From Tesla’s diversification of its treasury to companies leveraging their Bitcoin portfolios to extend their balance sheet leverage, these are just two examples of how digital and traditional finance are intertwined. Bitcoin financialization is permeating every corner of modern markets.
Bitcoin as 24/7 collateral. According to Galaxy Digital data, the scale of Bitcoin pledge loans exceeded $4 billion in 2024, and continued to grow in the fields of centralized finance (CeFi) and decentralized finance (DeFi). These tools provide global 24/7 lending channels - a feature that traditional lending cannot achieve.
Structured products and on-chain yields. Today, a range of structured products offer built-in liquidity protection, principal protection or enhanced yield for Bitcoin exposure. On-chain platforms are also evolving: DeFi, which was initially driven by retail, is maturing into institutional-grade vaults, generating competitive returns with Bitcoin as the underlying collateral.
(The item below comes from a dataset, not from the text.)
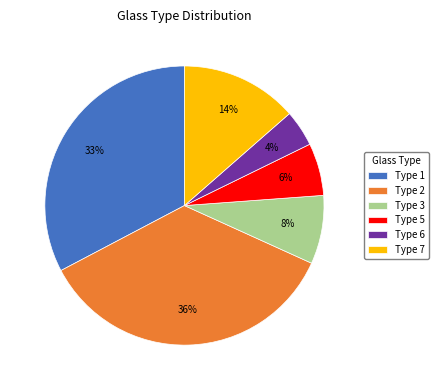

Count the number of slices in the pie.

6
Beyond ETFs. ETFs are just the starting point. As the institutional-grade derivatives market develops, asset tokenized fund wrappers and structured notes add layers of liquidity, downside protection, and yield enhancement to the market.
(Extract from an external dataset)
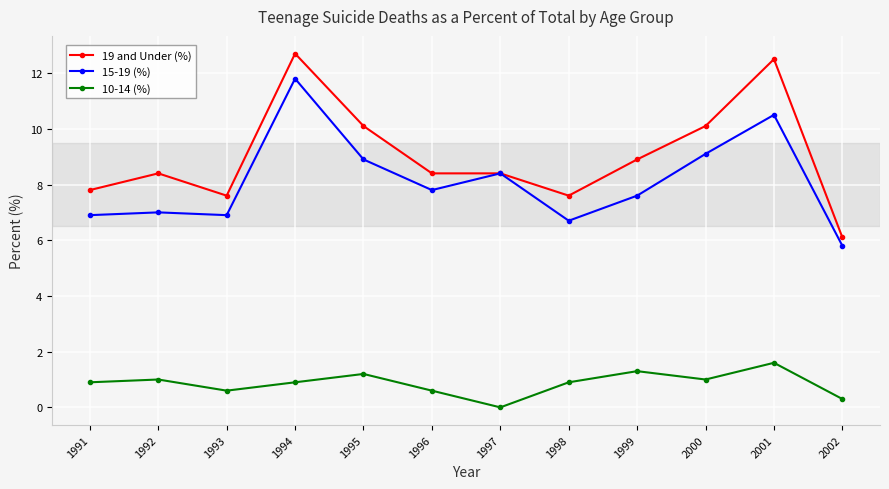

What is the value of the 10-14 (%) point at the 11th from the left?

1.6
Sovereign adoption. When US states draft Bitcoin reserve bills and countries explore "Bitbonds", we are no longer discussing diversification, but witnessing a new chapter in monetary sovereignty.
Regulation is not an obstacle, but a moat for early movers. The EU’s MiCA, Singapore’s Payment Services Act, and the SEC’s approval of tokenized money market funds (MMFs) all show that digital assets can be incorporated into the existing regulatory framework. Institutions that invest in custody, compliance, and licensing today will take the lead as global regulatory systems converge. BlackRock’s SEC-approved BUIDL fund is a clear example: a compliant tokenized money market fund launched within the existing regulatory framework.
Macro instability, currency debasement, rising interest rates, and fragmented payment infrastructure are accelerating the financialization of Bitcoin. Family offices that started with small directional allocations are now borrowing against Bitcoin; companies are issuing convertible bonds; and asset managers are launching structured strategies that combine yield with programmable exposure. The "digital gold" theory has matured into a broader capital strategy.
Challenges remain. Bitcoin still faces high market and liquidity risks, especially during periods of stress; the regulatory environment and the technical maturity of DeFi platforms continue to evolve. However, viewing Bitcoin as infrastructure rather than a pure asset can position investors in a system where appreciating collateral brings advantages that traditional assets cannot match.
Bitcoin remains volatile and not without risk, but with proper controls, it is transforming from a speculative asset to programmable infrastructure, a tool for yield generation, collateral management, and macro hedging.
The next wave of financial innovation will not only leverage Bitcoin, but will be built on top of it. Just as the Eurodollar revolutionized global liquidity in the 1960s, Bitcoin-denominated balance sheet strategies may create a similar impact in the 2030s.